(Records taken from a collection)

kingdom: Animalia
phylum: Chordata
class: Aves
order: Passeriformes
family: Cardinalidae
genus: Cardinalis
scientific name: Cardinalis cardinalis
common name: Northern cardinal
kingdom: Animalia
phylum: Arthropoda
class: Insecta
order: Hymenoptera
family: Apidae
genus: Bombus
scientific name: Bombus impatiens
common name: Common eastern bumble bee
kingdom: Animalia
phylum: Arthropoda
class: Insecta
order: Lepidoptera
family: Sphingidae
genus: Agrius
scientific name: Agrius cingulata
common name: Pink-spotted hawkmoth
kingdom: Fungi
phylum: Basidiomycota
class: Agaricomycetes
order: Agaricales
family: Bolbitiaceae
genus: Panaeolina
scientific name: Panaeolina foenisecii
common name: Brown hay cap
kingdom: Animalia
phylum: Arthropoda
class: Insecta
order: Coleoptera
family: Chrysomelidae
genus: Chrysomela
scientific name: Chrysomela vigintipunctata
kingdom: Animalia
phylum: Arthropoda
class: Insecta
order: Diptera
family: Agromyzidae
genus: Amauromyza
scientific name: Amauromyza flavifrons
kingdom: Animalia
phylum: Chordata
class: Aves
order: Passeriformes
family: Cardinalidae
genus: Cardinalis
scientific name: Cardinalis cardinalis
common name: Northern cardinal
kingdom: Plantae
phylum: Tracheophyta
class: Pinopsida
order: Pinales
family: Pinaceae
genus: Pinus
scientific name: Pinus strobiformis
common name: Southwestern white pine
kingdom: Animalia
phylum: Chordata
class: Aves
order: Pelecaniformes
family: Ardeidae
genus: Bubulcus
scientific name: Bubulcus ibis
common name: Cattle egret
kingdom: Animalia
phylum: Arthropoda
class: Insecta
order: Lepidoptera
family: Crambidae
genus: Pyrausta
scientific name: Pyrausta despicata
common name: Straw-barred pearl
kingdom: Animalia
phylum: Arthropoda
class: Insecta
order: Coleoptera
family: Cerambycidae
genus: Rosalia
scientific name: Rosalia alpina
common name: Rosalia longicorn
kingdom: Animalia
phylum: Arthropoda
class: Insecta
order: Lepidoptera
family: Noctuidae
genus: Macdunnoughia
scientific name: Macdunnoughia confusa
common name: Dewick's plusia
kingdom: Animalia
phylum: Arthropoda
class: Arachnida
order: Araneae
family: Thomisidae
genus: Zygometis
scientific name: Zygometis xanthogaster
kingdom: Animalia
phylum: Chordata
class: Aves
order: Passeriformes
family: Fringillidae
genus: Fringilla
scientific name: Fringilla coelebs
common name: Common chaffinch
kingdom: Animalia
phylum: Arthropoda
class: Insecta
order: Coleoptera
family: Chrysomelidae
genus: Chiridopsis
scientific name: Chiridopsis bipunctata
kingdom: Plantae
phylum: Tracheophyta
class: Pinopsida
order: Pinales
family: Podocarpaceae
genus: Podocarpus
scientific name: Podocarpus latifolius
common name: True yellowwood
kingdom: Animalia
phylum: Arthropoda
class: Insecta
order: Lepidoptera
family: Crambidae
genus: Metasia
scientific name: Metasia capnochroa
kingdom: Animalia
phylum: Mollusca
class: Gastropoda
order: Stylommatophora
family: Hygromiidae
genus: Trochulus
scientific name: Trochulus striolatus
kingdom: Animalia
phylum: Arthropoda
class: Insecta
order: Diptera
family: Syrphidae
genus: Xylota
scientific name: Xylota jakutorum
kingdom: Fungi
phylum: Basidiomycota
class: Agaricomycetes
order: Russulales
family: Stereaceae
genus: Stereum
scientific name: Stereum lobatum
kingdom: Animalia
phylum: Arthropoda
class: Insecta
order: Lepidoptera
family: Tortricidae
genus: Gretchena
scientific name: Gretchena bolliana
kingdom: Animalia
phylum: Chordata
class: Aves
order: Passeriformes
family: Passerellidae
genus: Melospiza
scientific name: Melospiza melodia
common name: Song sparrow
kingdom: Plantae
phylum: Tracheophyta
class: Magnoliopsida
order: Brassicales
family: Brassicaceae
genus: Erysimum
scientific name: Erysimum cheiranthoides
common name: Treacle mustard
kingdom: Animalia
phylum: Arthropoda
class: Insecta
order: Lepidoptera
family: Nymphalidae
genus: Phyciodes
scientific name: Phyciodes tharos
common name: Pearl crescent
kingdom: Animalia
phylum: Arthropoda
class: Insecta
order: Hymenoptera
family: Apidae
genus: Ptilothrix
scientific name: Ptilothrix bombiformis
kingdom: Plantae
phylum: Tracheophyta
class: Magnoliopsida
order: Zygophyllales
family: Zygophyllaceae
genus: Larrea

* _WORK TO COMPLETE_:
Copy out the lines of the material word for word, beginning at the line that has "genus: Podocarpus" and stopping after the line that has "scientific name: Stereum lobatum".

* _RESPONSE TO THE TASK_:
genus: Podocarpus
scientific name: Podocarpus latifolius
common name: True yellowwood
kingdom: Animalia
phylum: Arthropoda
class: Insecta
order: Lepidoptera
family: Crambidae
genus: Metasia
scientific name: Metasia capnochroa
kingdom: Animalia
phylum: Mollusca
class: Gastropoda
order: Stylommatophora
family: Hygromiidae
genus: Trochulus
scientific name: Trochulus striolatus
kingdom: Animalia
phylum: Arthropoda
class: Insecta
order: Diptera
family: Syrphidae
genus: Xylota
scientific name: Xylota jakutorum
kingdom: Fungi
phylum: Basidiomycota
class: Agaricomycetes
order: Russulales
family: Stereaceae
genus: Stereum
scientific name: Stereum lobatum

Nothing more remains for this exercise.